While symptoms of the flu and the coronavirus differ, the two are also transmitted differently.
Both are spread through droplets that are omitted which is why measures such as face masks and social distancing are underway.
Understanding how the two illnesses spread could help you determine which virus you have if you start to feel unwell.
Scientists are still learning about Covid-19 but experts have said there are four ways that the killer bug spreads differently in comparison to the flu.
1. Less immunity
So far a vaccine has not been found for Covid-19, whereas each year a new flu jab is developed to fight the newest strain of the virus.
Linsey Marr, a professor of civil and environmental engineering at Virginia Tech who studies airborne viruses said Covid spreads more than the flu due to the fact that we have not yet seen immunity to the virus.
She said it's more likely that we will see "superspreader" events with Covid-19 due to the fact that the population has less immunity.
Speaking to The Huffington Post – this she said means that more people in any given room are more susceptible to contracting Covid than they are the flu.
It is thought that once a vaccine is developed then this will be distributed to key workers and the most vulnerable first.
A mass roll-out of a vaccine would include immunising wider groups of people.
Symptoms of the flu are similar to the coronavirus and in both it's likely that you will experience a high temperature.
If you have the flu then you might also have a dry cough – with Covid you would have a persistent cough.
With the flu it's likely you will have headaches and also a loss of appetite.
Experts have found that some people who have Covid don't display symptoms.
This is another reason that Covid spreads more than the flu – if people have the virus and they don't know they have it – because they aren't experiencing any symptoms, then they could unknowingly be passing it on to others.
Experts say that around 40 to 50 per cent of people who catch the virus are asymptomatic.
While some cases of the flu can also be asymptomatic – the incubation period for Covid is longer.
Marr said that the Covid incubation stage can last up to 14 days.
With the flu most people show symptoms within three days so the window they can spread the virus is much shorter.
The viral load of the flu also does not start until symptoms are visible, whereas with Covid this could be up to two weeks.
3. Viral spread
According to Marr, a person with the flu with likely spread it, on average to one to 1.3 people.

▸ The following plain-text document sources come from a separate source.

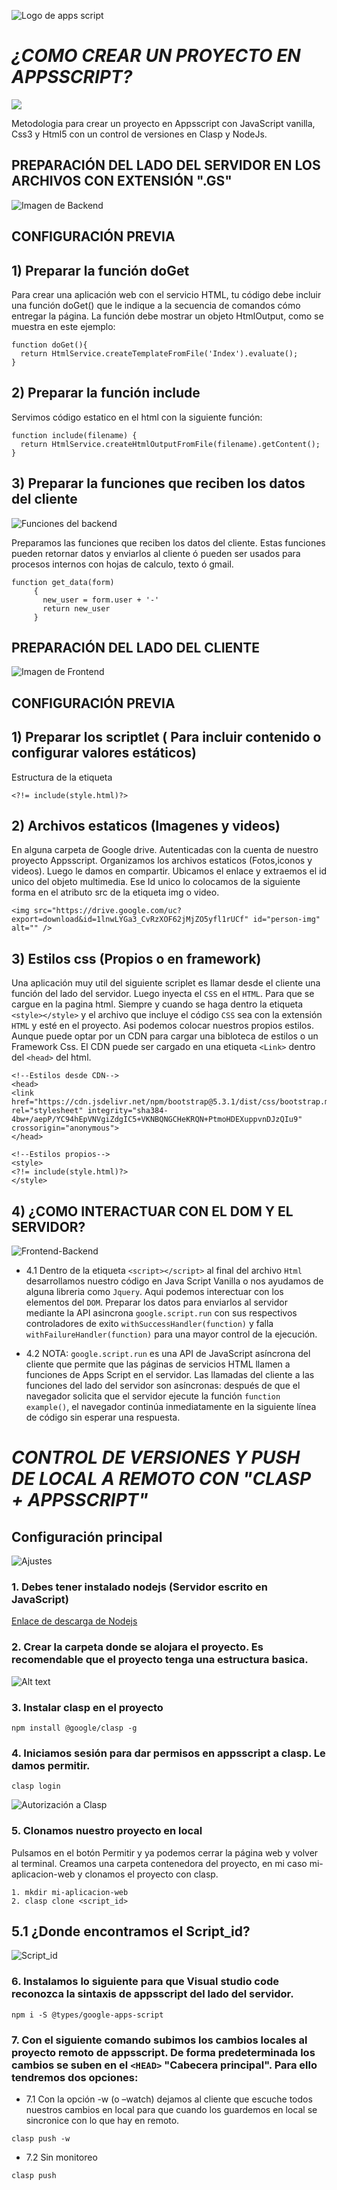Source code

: ![Logo de apps script](https://hiviewsolutions.com/wp-content/uploads/2021/07/Apps-Script-min.png)



<em><h1>¿COMO CREAR UN PROYECTO EN APPSSCRIPT?</h1></em>

   <p align="left">
   <img src="https://img.shields.io/badge/STATUS-EN%20DESAROLLO-green">
   </p>


Metodologia para crear un proyecto en Appsscript con JavaScript vanilla, Css3 y Html5 con un control de versiones en Clasp y NodeJs.


<h2>PREPARACIÓN DEL LADO DEL SERVIDOR EN LOS ARCHIVOS CON EXTENSIÓN ".GS"</h2>

![Imagen de Backend](https://cdn-icons-png.flaticon.com/512/6213/6213731.png)

<h2>CONFIGURACIÓN PREVIA</h2>
<h2>1) Preparar la función doGet</h2>

Para crear una aplicación web con el servicio HTML, tu código debe incluir una función doGet() que le indique a la secuencia de comandos cómo entregar la página. La función debe mostrar un objeto HtmlOutput, como se muestra en este ejemplo:
```
function doGet(){
  return HtmlService.createTemplateFromFile('Index').evaluate();
}
```
<h2>2) Preparar la función include</h2>

Servimos código estatico en el html con la siguiente función:
```
function include(filename) {
  return HtmlService.createHtmlOutputFromFile(filename).getContent();
}
```
<h2>3) Preparar la funciones que reciben los datos del cliente</h2>

![Funciones del backend](https://github.com/appsservisalud/template_appsscript/assets/108880293/68b5c5fc-8b5a-4688-a69a-6f03c0056edc)

Preparamos las funciones que reciben los datos del cliente. Estas funciones pueden retornar datos y enviarlos al cliente ó pueden
ser usados para procesos internos con hojas de calculo, texto ó gmail.

```
function get_data(form)
     {
       new_user = form.user + '-'
       return new_user
     }
```
 


<h2>PREPARACIÓN DEL LADO DEL CLIENTE</h2>

![Imagen de Frontend](https://aws-storage-aulab.s3.eu-south-1.amazonaws.com/aulabes/app/public/36/conversions/articoloweb-cover-cover.jpg)

<h2>CONFIGURACIÓN PREVIA</h2>
<h2>1) Preparar los scriptlet ( Para incluir contenido o configurar valores estáticos)</h2>

Estructura de la etiqueta
```
<?!= include(style.html)?>
```
<h2>2) Archivos estaticos (Imagenes y videos)</h2>
En alguna carpeta de Google drive. Autenticadas con la cuenta de nuestro proyecto Appsscript. Organizamos los archivos estaticos (Fotos,iconos y videos).
Luego le damos en compartir. Ubicamos el enlace y extraemos el id unico del objeto multimedia. Ese Id unico lo colocamos de la siguiente forma en el atributo src de la etiqueta img o video.

```
<img src="https://drive.google.com/uc?export=download&id=1lnwLYGa3_CvRzXOF62jMjZO5yfl1rUCf" id="person-img" alt="" />
```
<h2>3) Estilos css (Propios o en framework)</h2>

Una aplicación muy util del siguiente scriplet es llamar desde el cliente una función del lado del servidor. Luego inyecta el  `CSS` en el `HTML`. Para que se cargue en la pagina html. Siempre y cuando se haga dentro la etiqueta `<style></style>` y el archivo que incluye el código `CSS` sea con la extensión `HTML` y esté en el proyecto.
Asi podemos colocar nuestros propios estilos. Aunque puede optar por un CDN para cargar una bibloteca de estilos o un Framework Css. El CDN puede ser cargado en una
etiqueta `<Link>` dentro del `<head>` del html.

```
<!--Estilos desde CDN-->
<head>
<link href="https://cdn.jsdelivr.net/npm/bootstrap@5.3.1/dist/css/bootstrap.min.css" rel="stylesheet" integrity="sha384-4bw+/aepP/YC94hEpVNVgiZdgIC5+VKNBQNGCHeKRQN+PtmoHDEXuppvnDJzQIu9" crossorigin="anonymous">
</head>

<!--Estilos propios-->
<style>
<?!= include(style.html)?>
</style>
```

<h2>4) ¿COMO INTERACTUAR CON EL DOM Y EL SERVIDOR?</h2>

![Frontend-Backend](https://github.com/appsservisalud/template_appsscript/assets/108880293/3aabc5c6-39eb-4c84-8531-b2d98b7f2a76)


   * 4.1 Dentro de la etiqueta `<script></script>` al final del archivo `Html` desarrollamos nuestro código en Java Script Vanilla o nos ayudamos de alguna libreria como 
        `Jquery`. Aqui podemos interectuar con los elementos del `DOM`. Preparar los datos para enviarlos al servidor mediante la API asincrona `google.script.run` con 
         sus respectivos controladores de exito `withSuccessHandler(function)` y falla `withFailureHandler(function)` para una mayor control de la ejecución.
     
   * 4.2 NOTA: `google.script.run` es una API de JavaScript asíncrona del cliente que permite que las páginas de servicios HTML llamen a funciones de Apps Script en el 
     servidor. Las llamadas del cliente a las funciones del lado del servidor son asíncronas: después de que el navegador solicita que el servidor ejecute la función 
     `function example()`, el navegador continúa inmediatamente en la siguiente línea de código sin esperar una respuesta.

<em><h1>CONTROL DE VERSIONES Y PUSH DE LOCAL A REMOTO CON "CLASP + APPSSCRIPT"</h1></em>


<h2>Configuración principal</h2>

![Ajustes](https://definicion.de/wp-content/uploads/2016/11/configuracion.png)

### 1. Debes tener instalado nodejs (Servidor escrito en JavaScript)

[Enlace de descarga de Nodejs](https://nodejs.org/es/download)

### 2. Crear la carpeta donde se alojara el proyecto. Es recomendable que el proyecto tenga una estructura basica.

![Alt text](/src/img/README/root_proyect.png)


### 3. Instalar clasp en el proyecto

```
npm install @google/clasp -g
```
### 4. Iniciamos sesión para dar permisos en appsscript a clasp. Le damos permitir.
```
clasp login
```

![Autorización a Clasp](https://github.com/appsservisalud/template_appsscript/assets/108880293/8e883c06-11dc-423c-9397-39841a80f934)



### 5.  Clonamos nuestro proyecto en local

Pulsamos en el botón Permitir y ya podemos cerrar la página web y volver al terminal. Creamos una carpeta contenedora del proyecto, en mi caso mi-aplicacion-web y clonamos el proyecto con clasp.

```
1. mkdir mi-aplicacion-web
2. clasp clone <script_id>
```

## 5.1 ¿Donde encontramos el Script_id?
![Script_id](https://github.com/appsservisalud/template_appsscript/assets/108880293/92686065-2d82-4606-8473-4c22d3043320)



### 6. Instalamos lo siguiente para que Visual studio code reconozca la sintaxis de appsscript del lado del servidor.
```
npm i -S @types/google-apps-script
```
### 7. Con el siguiente comando subimos los cambios locales al proyecto remoto de appsscript. De forma predeterminada los cambios se suben en el  `<HEAD>` "Cabecera principal". Para ello tendremos dos opciones:

 * 7.1 Con la opción -w (o –watch) dejamos al cliente que escuche todos nuestros cambios en local para que cuando los guardemos en local se sincronice con lo que hay en remoto.

```
clasp push -w
```

  * 7.2 Sin monitoreo
```
clasp push
```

With Covid this goes up to two to 2.5 people.
Covid has also been known to spread to over ten people as was seen in the infamous White House Rose Garden "super spreader" event.
Dr Anthony Fauci previously said that at least 11 people who attended the September event went on to test positive for the virus.
He previously said: "We had a super spreader event in the White House, and it was in a situation where people were crowded together and were not wearing masks."
Marr added that the reason Covid can spread easily is due to measures implemented by the public.
This includes effective social distancing and the use of face masks and coverings.
4. The kids are alright
Extensive studies have found that transmission of coronavirus is different in children compared to adults.
Research by experts at King's College London also previously found that children have different virus symptoms to adults.
The World Health Organisation (WHO) said that kids are "important" when it comes to the flu.
"Children are important drivers of influenza virus transmission in the community.
"For Covid-19 virus, initial data indicates that children are less affected than adults and that clinical attack rates in the 0-19 age group are low.
"Further preliminary data from household transmission studies in China suggest that children are infected from adults, rather than vice versa."
The WHO also states that kids are most at risk when it comes to severe flu infections, as are pregnant women, the elderly and those with underlying health conditions.
It added:" For Covid-19, our current understanding is that older age and underlying conditions increase the risk for severe infection."